Bremgarten

Bier und Brezel: Ein Stückchen München für das Reussstädtchen

Der Vorstand des Freizeitvereins Rüsskult: Florian Keusch, Manuel Imhof, Tiago Schmid und Marco Gut (von links).

Der Vorstand des Freizeitvereins Rüsskult: Florian Keusch, Manuel Imhof, Tiago Schmid und Marco Gut (von links).

Ein junger Verein organisiert in diesem Jahr zum ersten Mal ein Oktoberfest im Reussstädtchen. Der Ansturm ist gross.

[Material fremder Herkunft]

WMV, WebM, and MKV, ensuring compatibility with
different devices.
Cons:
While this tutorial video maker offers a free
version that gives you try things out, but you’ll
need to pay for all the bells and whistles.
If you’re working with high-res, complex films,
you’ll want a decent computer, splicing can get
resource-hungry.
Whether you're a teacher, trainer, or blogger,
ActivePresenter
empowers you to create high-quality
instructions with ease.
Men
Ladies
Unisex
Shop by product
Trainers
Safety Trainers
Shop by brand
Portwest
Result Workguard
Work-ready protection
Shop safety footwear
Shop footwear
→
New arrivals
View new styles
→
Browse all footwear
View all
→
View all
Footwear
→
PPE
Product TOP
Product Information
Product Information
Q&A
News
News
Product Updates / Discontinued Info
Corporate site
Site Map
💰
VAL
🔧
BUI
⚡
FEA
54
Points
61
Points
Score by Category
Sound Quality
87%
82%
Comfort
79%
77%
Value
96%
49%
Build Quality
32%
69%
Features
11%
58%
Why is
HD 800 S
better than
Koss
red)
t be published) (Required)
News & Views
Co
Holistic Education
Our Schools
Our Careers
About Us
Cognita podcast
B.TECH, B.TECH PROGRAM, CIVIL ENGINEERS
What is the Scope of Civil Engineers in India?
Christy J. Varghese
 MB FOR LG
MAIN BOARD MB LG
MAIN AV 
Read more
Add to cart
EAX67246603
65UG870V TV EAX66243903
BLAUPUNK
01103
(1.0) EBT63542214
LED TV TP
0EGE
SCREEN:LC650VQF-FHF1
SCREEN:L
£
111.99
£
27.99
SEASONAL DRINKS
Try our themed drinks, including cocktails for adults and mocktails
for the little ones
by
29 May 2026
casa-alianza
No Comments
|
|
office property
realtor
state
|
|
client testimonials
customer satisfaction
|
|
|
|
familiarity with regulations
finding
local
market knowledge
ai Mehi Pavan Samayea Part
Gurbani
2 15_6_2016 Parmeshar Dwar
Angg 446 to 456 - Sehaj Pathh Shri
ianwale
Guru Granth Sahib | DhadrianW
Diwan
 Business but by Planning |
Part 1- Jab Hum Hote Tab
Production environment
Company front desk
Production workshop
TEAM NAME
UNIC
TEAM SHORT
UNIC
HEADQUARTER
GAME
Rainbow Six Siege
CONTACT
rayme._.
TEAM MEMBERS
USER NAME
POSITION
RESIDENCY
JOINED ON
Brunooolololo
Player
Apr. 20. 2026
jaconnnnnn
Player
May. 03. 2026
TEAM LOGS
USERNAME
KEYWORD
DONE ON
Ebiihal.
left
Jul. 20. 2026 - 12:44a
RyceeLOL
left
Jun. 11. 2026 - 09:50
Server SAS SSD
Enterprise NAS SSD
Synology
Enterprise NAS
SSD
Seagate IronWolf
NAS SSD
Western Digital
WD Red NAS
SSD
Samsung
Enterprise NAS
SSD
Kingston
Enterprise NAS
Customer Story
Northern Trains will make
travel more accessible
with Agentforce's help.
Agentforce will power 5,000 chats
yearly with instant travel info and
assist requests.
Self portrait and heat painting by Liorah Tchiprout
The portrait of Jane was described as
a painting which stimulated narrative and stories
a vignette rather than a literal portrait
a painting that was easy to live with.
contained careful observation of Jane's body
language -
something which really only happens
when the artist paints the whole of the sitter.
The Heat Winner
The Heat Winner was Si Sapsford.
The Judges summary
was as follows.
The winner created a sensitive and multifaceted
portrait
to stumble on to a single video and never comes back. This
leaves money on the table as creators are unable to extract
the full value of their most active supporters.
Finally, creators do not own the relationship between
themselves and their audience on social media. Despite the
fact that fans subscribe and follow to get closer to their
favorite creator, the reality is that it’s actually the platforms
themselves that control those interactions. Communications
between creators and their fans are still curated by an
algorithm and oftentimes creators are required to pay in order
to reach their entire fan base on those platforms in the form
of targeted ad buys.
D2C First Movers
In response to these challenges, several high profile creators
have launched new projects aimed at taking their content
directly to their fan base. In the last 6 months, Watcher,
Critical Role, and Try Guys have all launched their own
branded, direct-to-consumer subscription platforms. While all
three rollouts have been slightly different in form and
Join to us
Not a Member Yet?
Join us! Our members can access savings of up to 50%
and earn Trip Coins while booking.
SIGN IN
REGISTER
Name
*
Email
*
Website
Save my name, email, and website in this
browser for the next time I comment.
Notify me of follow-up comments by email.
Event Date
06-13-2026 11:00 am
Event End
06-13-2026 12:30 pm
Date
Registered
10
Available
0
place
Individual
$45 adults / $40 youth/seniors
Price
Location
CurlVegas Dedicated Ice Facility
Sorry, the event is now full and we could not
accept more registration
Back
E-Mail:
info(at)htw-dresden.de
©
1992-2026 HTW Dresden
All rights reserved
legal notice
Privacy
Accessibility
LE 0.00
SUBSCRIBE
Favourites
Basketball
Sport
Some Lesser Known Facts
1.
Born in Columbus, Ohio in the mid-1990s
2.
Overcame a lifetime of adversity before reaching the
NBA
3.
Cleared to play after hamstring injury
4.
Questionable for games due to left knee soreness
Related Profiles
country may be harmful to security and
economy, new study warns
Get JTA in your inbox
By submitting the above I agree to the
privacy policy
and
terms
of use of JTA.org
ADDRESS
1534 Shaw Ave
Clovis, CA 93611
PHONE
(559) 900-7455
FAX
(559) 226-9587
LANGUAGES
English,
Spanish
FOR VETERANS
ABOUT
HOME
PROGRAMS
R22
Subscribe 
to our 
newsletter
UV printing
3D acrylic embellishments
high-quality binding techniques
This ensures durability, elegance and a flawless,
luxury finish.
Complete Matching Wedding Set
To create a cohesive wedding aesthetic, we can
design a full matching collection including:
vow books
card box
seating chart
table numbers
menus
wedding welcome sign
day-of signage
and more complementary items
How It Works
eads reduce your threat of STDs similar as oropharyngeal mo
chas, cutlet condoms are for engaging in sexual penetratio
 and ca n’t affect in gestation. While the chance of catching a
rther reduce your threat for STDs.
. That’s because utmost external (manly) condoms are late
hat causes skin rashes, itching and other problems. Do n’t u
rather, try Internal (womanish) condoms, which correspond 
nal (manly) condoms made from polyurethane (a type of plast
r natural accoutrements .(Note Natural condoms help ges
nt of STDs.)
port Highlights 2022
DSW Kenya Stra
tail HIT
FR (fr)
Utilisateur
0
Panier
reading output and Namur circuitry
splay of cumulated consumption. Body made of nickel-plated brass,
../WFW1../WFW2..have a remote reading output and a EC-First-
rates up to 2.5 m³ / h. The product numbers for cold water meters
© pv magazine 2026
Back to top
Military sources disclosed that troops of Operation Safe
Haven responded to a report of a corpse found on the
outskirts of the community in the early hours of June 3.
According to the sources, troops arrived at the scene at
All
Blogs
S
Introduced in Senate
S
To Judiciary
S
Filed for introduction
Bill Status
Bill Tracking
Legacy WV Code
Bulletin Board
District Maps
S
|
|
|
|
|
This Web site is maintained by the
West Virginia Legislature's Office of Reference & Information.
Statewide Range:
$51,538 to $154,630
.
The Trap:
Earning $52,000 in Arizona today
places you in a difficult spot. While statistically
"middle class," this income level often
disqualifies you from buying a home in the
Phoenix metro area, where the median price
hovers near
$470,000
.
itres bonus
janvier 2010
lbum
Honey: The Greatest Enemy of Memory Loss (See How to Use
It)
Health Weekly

«Im kleinsten Dorf gibt es ein Oktoberfest, nur in Bremgarten nicht. Das kann doch nicht sein!», nervt sich Florian Keusch. Um diesen Missstand zu ändern, hat er mit drei Kollegen den Freizeitverein Rüsskult gegründet, der nebst dem Vorstand ein Mitglied hat. Die «Bieridee» wurde in der Stiefelknecht-Bar geboren, am letztjährigen Oktoberfest in Berikon haben sich die Kollegen Inspiration geholt und kurz darauf mit der Planung begonnen. «Als Erstes haben wir für die Stadt ein Konzept geschrieben, das Casino gemietet und eine Oktoberfest-Band organisiert», erzählt Keusch. Die Grenzlandstürmer aus Österreich werden die Gäste am 1. Oktober unterhalten. Bald hat sich gezeigt, dass das Freiamt von Oktoberfesten noch lange nicht genug hat: Die 38 Tische im Parterre sind seit Mitte August ausverkauft, auf der Estrade hat es noch rund 40 Plätze, die aber für die Abendkasse vorbehalten sind. Insgesamt hat es Platz für 370 Gäste. «Mit einem solchen Ansturm haben wir nicht gerechnet – wir haben nur im Internet Werbung gemacht, und natürlich dürfte auch die Mundpropaganda geholfen haben», sagt Keusch.

Sieben Stunden Spektakel

Um 18 Uhr werden die Türen des Casinos geöffnet, um 1 Uhr hört die Musik auf zu spielen. In den sieben Stunden dürfen die Oktoberfest-Fans lokales Bier (Reuss-Schlaufe) und das Oktoberfestmenü (Braten, Kartoffelgratin und Rotkraut) geniessen. Natürlich gibt es, wie an jedem guten Oktoberfest, auch Weisswürst mit Brezeln und Senf. Als Nachspeise steht Kaiserschmarren auf der Karte. Vorstandsmitglied Manuel Imhof ist gelernter Koch und für die Zubereitung der Menüs zuständig. Vom Bier bis zur Dekoration hat der Verein lokale Lieferanten berücksichtigt.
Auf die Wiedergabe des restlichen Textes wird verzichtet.